Two almost identical tables, should I keep them separate?
Hello! Let me first clarify, this is for a personal project, based on an idea I always use to learn all kinds of things: personal finance tracking.
The DB model I typically use looks something like this:
Initially, I made the decision to separate incomes, expenses and transfers into separate tables, which makes sense to me, according to the way I learned DB normalization.
But I was wondering if there is any benefit in somehow mixing the expense and income tables (since they are almost identical, and any code around these is always almost identical), or even all 3 (expense, income and transfer). Maybe it is more convenient to have the data modeled like this this for an API, but for BI or analytics, a different format would be more convenient? How would such format look like? Or maybe this would be better for BI and analytics, but for an API it's more convenient to have something different?
A while ago at a previous job, an experienced software architect once suggested, for a transactional system, to separate the transactional DB from a historical DB, and continuously migrate the data differences through ETL's. I have always thought that idea is pretty interesting, so I wonder if it makes sense to try in my little personal project.
If it was you, how would you model personal finance tracking? Is there something you think I may be missing, or that I should look into for DB modeling?
(Note: I intentionally do not track loans / investments, or at least I have not tried to integrate it for the sake of simplicity, and I have no interest in trying YET.)
Look into the concept of sub-ledgers if you're wanting some additional tables along with the general ledger.
Past that, historical balances being rolled up by various dimensions is another thing I've done. No point in continuously summarizing the GL from the beginning of time when those values should never change and people only care to see summary values for a period.
Beautiful! What a fantastic article. So in a way, there's only accounts, and types of accounts, and transfers between accounts. I knew there must have been something I was missing. Definitely will take a closer look at accounting practices and software before my next project. Thanks a lot!
In my mind, tables being identical is indeed a code smell. Combine them and add a type column, if you're going for normalization.

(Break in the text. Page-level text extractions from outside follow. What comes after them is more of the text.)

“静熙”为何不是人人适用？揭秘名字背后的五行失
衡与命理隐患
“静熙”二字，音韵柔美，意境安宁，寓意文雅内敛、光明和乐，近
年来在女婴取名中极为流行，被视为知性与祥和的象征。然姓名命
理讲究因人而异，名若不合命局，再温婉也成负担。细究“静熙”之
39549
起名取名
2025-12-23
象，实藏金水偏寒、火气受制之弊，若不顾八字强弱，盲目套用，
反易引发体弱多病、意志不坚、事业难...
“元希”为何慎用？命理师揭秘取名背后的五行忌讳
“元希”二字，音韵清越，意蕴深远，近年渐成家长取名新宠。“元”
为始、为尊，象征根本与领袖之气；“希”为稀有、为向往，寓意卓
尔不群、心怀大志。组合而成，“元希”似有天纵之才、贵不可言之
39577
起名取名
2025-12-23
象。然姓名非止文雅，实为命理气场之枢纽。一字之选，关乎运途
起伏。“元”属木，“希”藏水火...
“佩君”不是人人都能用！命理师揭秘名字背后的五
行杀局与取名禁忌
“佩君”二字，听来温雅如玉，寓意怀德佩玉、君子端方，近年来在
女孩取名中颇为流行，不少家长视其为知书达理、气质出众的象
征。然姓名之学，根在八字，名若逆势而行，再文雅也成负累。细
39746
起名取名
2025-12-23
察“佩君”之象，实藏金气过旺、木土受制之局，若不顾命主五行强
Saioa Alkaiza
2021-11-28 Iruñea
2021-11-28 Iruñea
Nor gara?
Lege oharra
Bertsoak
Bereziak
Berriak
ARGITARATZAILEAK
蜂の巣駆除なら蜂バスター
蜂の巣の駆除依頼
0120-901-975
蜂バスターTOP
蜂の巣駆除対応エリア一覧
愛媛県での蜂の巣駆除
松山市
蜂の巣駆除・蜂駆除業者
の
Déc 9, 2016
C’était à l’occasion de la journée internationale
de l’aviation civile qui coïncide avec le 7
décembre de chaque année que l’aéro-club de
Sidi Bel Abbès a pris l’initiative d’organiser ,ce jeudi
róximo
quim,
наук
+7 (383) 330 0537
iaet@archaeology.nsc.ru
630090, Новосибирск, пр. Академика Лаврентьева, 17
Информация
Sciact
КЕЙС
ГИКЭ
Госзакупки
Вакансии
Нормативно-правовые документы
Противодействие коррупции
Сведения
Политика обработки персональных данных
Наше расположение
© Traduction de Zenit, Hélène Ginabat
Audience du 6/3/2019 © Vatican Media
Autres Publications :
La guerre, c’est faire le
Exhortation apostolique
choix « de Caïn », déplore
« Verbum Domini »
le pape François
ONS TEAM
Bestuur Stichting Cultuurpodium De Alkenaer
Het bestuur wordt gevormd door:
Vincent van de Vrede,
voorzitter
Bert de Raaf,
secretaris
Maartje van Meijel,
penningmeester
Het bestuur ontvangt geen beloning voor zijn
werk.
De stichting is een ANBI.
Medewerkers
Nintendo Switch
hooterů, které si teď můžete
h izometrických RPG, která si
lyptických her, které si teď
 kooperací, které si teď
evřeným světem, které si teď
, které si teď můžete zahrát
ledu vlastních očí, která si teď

The one exception, for me, would be if there's a performance issue. For example, I frequently work with data where we want to maintain history, and the easiest way to do that is to dupe each record, every time it changes. A "normalized" solution would have you do that in the same table, and just add a version ID to each record. But with a high volume of data (that you're probably going to use VERY sparingly) that may either cause reduced performance, or just be annoying to deal with (I.E. constantly having to remember to filter to just the most-recent versions).

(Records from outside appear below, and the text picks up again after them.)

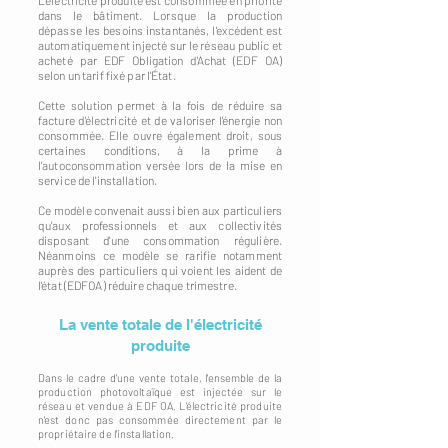
L'électricité produite est consommée en priorité
dans le bâtiment. Lorsque la production
dépasse les besoins instantanés, l'excédent est
automatiquement injecté sur le réseau public et
acheté par EDF Obligation d'Achat (EDF OA)
selon un tarif fixé par l'État.
Cette solution permet à la fois de réduire sa
facture d'électricité et de valoriser l'énergie non
consommée. Elle ouvre également droit, sous
certaines conditions, à la prime à
l'autoconsommation versée lors de la mise en
service de l'installation.
Ce modèle convenait aussi bien aux particuliers
qu'aux professionnels et aux collectivités
disposant d'une consommation régulière.
Néanmoins ce modèle se rarifie notamment
auprès des particuliers qui voient les aident de
l'état (EDFOA) réduire chaque trimestre.
La vente totale de l'électricité
produite
Dans le cadre d'une vente totale, l'ensemble de la
production photovoltaïque est injectée sur le
réseau et vendue à EDF OA. L'électricité produite
n'est donc pas consommée directement par le
propriétaire de l'installation.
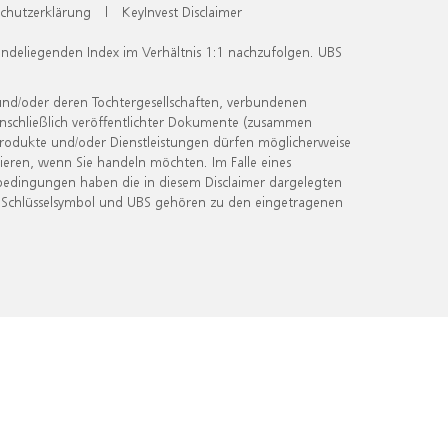
chutzerklärung
|
KeyInvest Disclaimer
undeliegenden Index im Verhältnis 1:1 nachzufolgen. UBS
und/oder deren Tochtergesellschaften, verbundenen
inschließlich veröffentlichter Dokumente (zusammen
 Produkte und/oder Dienstleistungen dürfen möglicherweise
ieren, wenn Sie handeln möchten. Im Falle eines
bedingungen haben die in diesem Disclaimer dargelegten
 Schlüsselsymbol und UBS gehören zu den eingetragenen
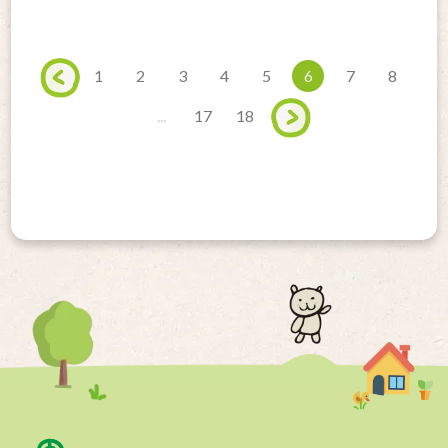
1
2
3
4
5
6
7
8
...
17
18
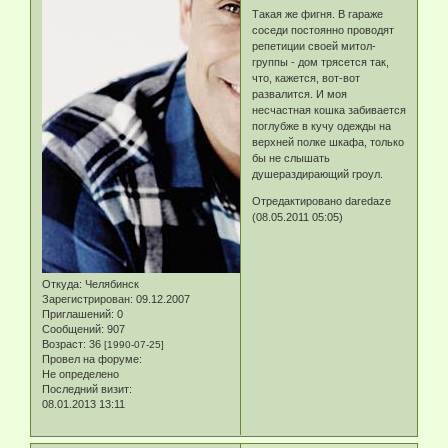
Такая же фигня. В гараже
соседи постоянно проводят
репетиции своей митол-
группы - дом трясется так,
что, кажется, вот-вот
развалится. И моя
несчастная кошка забивается
поглубже в кучу одежды на
верхней полке шкафа, только
бы не слышать
душераздирающий гроул.
Отредактировано daredaze
(08.05.2011 05:05)
Откуда:
Челябинск
Зарегистрирован
: 09.12.2007
Приглашений:
0
Сообщений:
907
Возраст:
36
[1990-07-25]
Провел на форуме:
Не определено
Последний визит:
08.01.2013 13:11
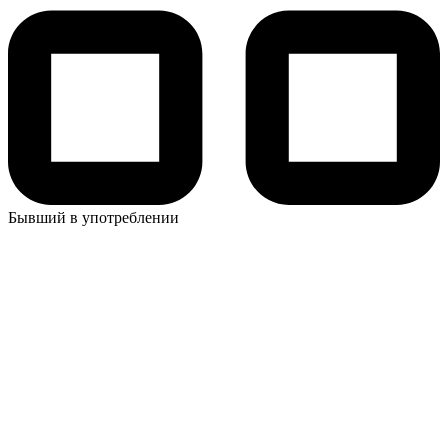
Бывший в употреблении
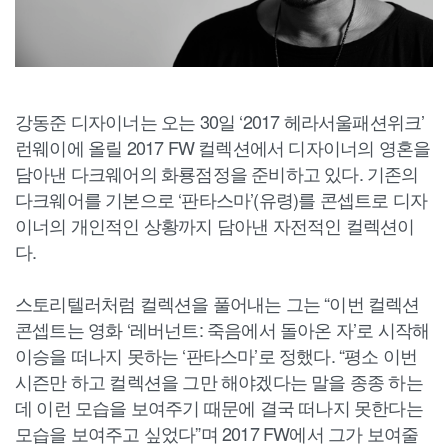
강동준 디자이너는 오는 30일 ‘2017 헤라서울패션위크’
런웨이에 올릴 2017 FW 컬렉션에서 디자이너의 영혼을
담아낸 다크웨어의 화룡점정을 준비하고 있다. 기존의
다크웨어를 기본으로 ‘판타스마’(유령)를 콘셉트로 디자
이너의 개인적인 상황까지 담아낸 자전적인 컬렉션이
다.
스토리텔러처럼 컬렉션을 풀어내는 그는 “이번 컬렉션
콘셉트는 영화 ‘레버넌트: 죽음에서 돌아온 자’로 시작해
이승을 떠나지 못하는 ‘판타스마’로 정했다. “평소 이번
시즌만 하고 컬렉션을 그만 해야겠다는 말을 종종 하는
데 이런 모습을 보여주기 때문에 결국 떠나지 못한다는
모습을 보여주고 싶었다”며 2017 FW에서 그가 보여줄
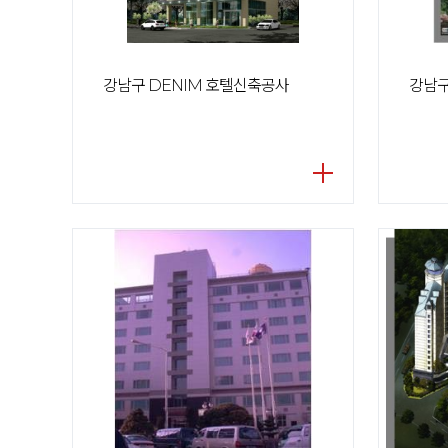
강남구 DENIM 호텔신축공사
강남구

Also, from a higher-level business perspective, look into ledger-based accounting. It's the generally-used system among professional accountants and accounting software. One transactions (or distributions) table (I.E. the ledger) contains all movement of money, in the form of dollar amounts being moved from a source account to a destination account. Accounts are categorized as Expenses, Income, Assets, or Liabilities (also sometimes Equity). So, if you pay an electric bill, that's just a transaction/distribution moving money from an Asset account (E.G. "Checking XXXX") to an expense account (E.G. "Utilities: Electricity"). Tracking expenses and income becomes simply a matter of looking at account balances, and auditing is performed by making sure all account balances, when they're tracked ot built maybe from separate systems, or separate ledgers, add up to $0.
I’d probably combine these to allow for a single load audit, and move the specific values to satellite tables based upon type. Of course, another way to do that would be the design you have but with an additional read model table for the audit, which you’d update upon insertion,
Of course, just because things look similar doesn’t mean they are the same, but I think in this case these are all balance changes on the account, and it’s ultimately all the same timeline.
Protip: See if you can generate an Export from your bank and base your tables on that instead!
A friend wanted to make a personal finance tracking application because he wanted to know where his money disappeared to, but I told him that he'd get bored from tracking all the price lists he'd have to insert, so I recommended creating an export, load that in a DB and then use Grafana to generate some graphs, and he's been quite happy with that.
Of course that's not quite about what you're asking, since this is about learning, but just sharing an idea :)
I appreciate the advice, I totally understand what you mean! The banks I have are pretty transparent with all my transactions in the last few months. I am also pretty diligent in regularly recording everything for myself, so I don't rely on the banks for visibility on historical data. I'm the kind of person that would encourage you to do that, if we ever had a conversation about personal finance lol. I always try it as a concept for learning, say, a new framework because I'm familiar with the pain of doing it (not that my test projects are better than raw excel lol, but you get the idea).
Lately I kinda put in question the model I've been using and, after checking some of the answers here, I actually do want to learn a bit more about accounting practices, make something a bit more robust, closer to what would be expected from accounting software. I think it would be interesting to do something simple, hopefully something that would be useful to me.
From your diagram it looks like the categories could be different for either Income or Expenses, so having them in separate tables makes sense for me. If you combine them then you'll need separate fields for the categories, which would end up being NULL for certain types.
EDIT: Having another think about it, you could have a single category table with a type, then a single transactions table. Then the transactions could have a single category field.